EFICIÊNCIA ALIMENTAR

Produção de cordeiros pode gerar créditos de carbono e reduzir emissões

Projeto no Ceará mostra que dietas de alto concentrado e bioaditivos podem reduzir em mais de 50% as emissões de gases de efeito estufa na ovinocultura

Produção de cordeiros no Ceará; imagem mostra cordeiro
Foto: Reprodução/Canal Rural

Um projeto desenvolvido pela Embrapa em parceria com produtores do Ceará tem mostrado que é possível reduzir em mais de 50% as emissões de gases de efeito estufa na produção de cordeiros por meio de ajustes na alimentação dos animais.

A iniciativa é conduzida em uma propriedade de Guaiúba (CE) e tem como foco a fase de terminação, período que antecede o abate. O trabalho começou no fim de 2022 e avalia diferentes estratégias nutricionais para melhorar o desempenho dos animais, aumentar o rendimento de carcaça e reduzir o impacto ambiental da atividade.

Segundo os pesquisadores, o principal avanço está no uso de dietas de alto concentrado, formuladas para elevar a eficiência alimentar dos cordeiros. Estudos realizados pela Embrapa Semiárido indicaram que esse modelo pode reduzir em até 37% as emissões de metano.

Além disso, a inclusão de bioaditivos extraídos de plantas da Caatinga permitiu uma redução adicional de cerca de 19%. Somados, os resultados ultrapassam 50% de mitigação das emissões.

Eficiência e sustentabilidade caminham juntas

De acordo com os pesquisadores, a redução dos gases está diretamente ligada ao melhor aproveitamento dos nutrientes pelos animais.

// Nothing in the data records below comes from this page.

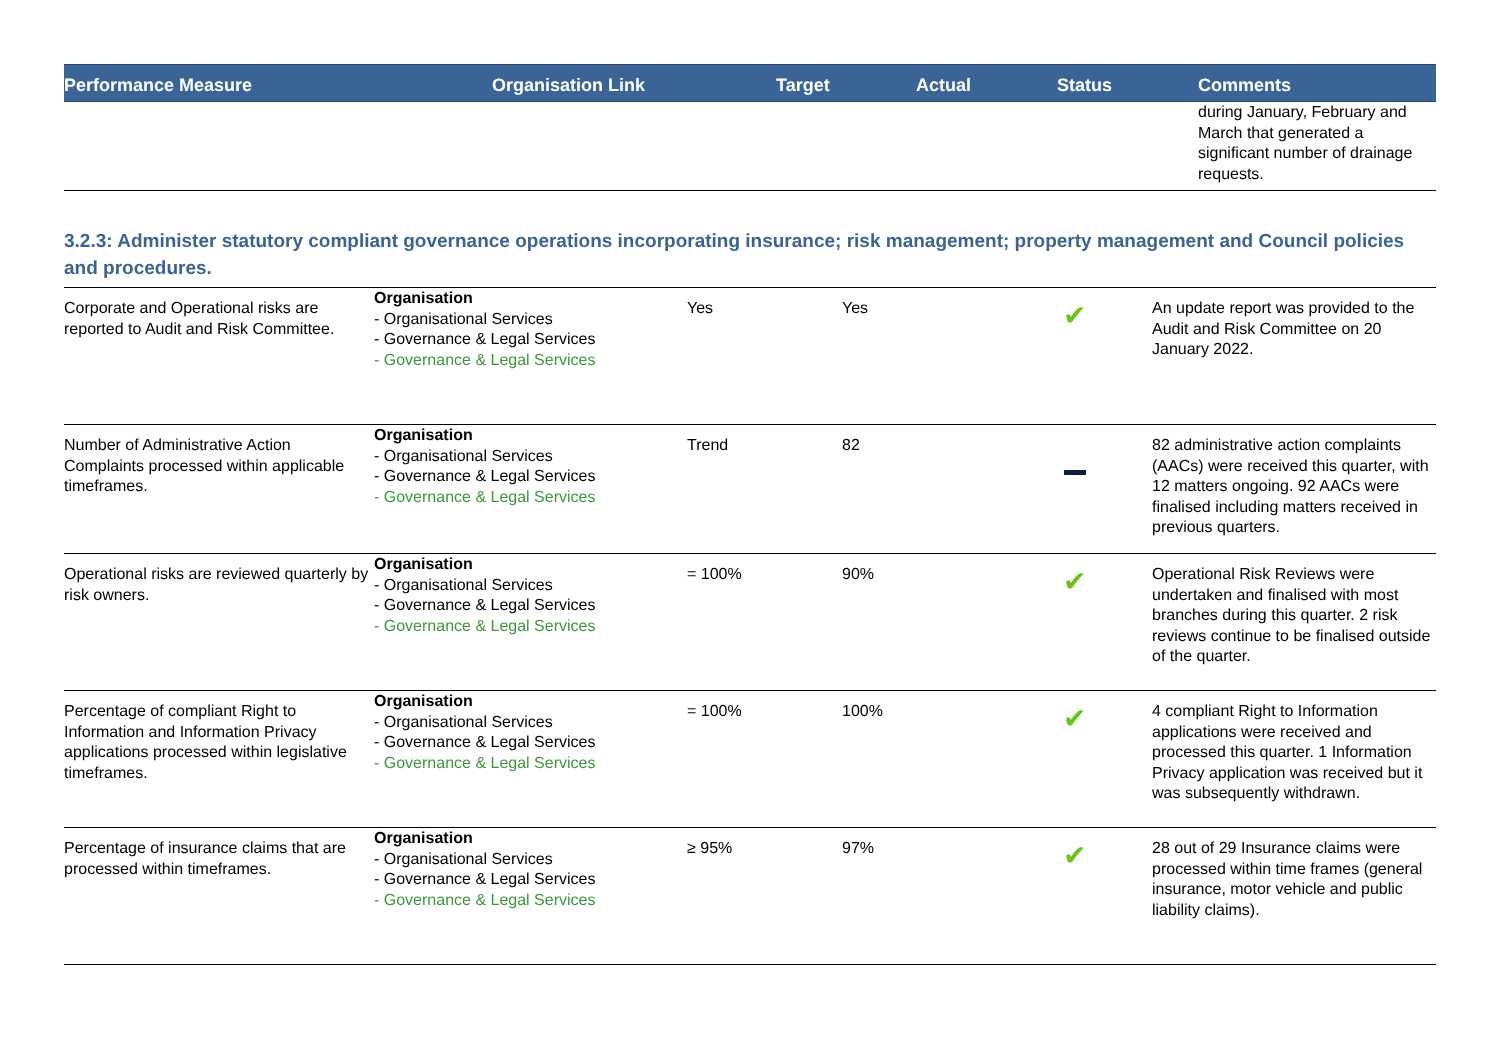| Performance Measure | Organisation Link | Target | Actual | Status | Comments |
| --- | --- | --- | --- | --- | --- |
| | | | | | during January, February and March that generated a significant number of drainage requests. |
3.2.3: Administer statutory compliant governance operations incorporating insurance; risk management; property management and Council policies and procedures.
| Corporate and Operational risks are reported to Audit and Risk Committee. | Organisation - Organisational Services - Governance & Legal Services - Governance & Legal Services | Yes | Yes | ✔ | An update report was provided to the Audit and Risk Committee on 20 January 2022. |
| Number of Administrative Action Complaints processed within applicable timeframes. | Organisation - Organisational Services - Governance & Legal Services - Governance & Legal Services | Trend | 82 | | 82 administrative action complaints (AACs) were received this quarter, with 12 matters ongoing. 92 AACs were finalised including matters received in previous quarters. |
| Operational risks are reviewed quarterly by risk owners. | Organisation - Organisational Services - Governance & Legal Services - Governance & Legal Services | = 100% | 90% | ✔ | Operational Risk Reviews were undertaken and finalised with most branches during this quarter. 2 risk reviews continue to be finalised outside of the quarter. |
| Percentage of compliant Right to Information and Information Privacy applications processed within legislative timeframes. | Organisation - Organisational Services - Governance & Legal Services - Governance & Legal Services | = 100% | 100% | ✔ | 4 compliant Right to Information applications were received and processed this quarter. 1 Information Privacy application was received but it was subsequently withdrawn. |
| Percentage of insurance claims that are processed within timeframes. | Organisation - Organisational Services - Governance & Legal Services - Governance & Legal Services | ≥ 95% | 97% | ✔ | 28 out of 29 Insurance claims were processed within time frames (general insurance, motor vehicle and public liability claims). |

A avaliação inclui indicadores como ganho de peso, consumo alimentar, rendimento de carcaça, custo de produção e até análises sensoriais da carne, fator considerado essencial para a aceitação do produto pelos consumidores.

Para os produtores envolvidos, a parceria com a pesquisa tem ajudado a aprimorar o sistema de confinamento e aumentar a rentabilidade da atividade.

Mercado de cordeiro cresce no Brasil

Embora o consumo de carne ovina ainda seja considerado baixo no país, o mercado tem mostrado potencial de expansão. Dados da Embrapa apontam que cada brasileiro consome, em média, cerca de 700 gramas de carne ovina por ano.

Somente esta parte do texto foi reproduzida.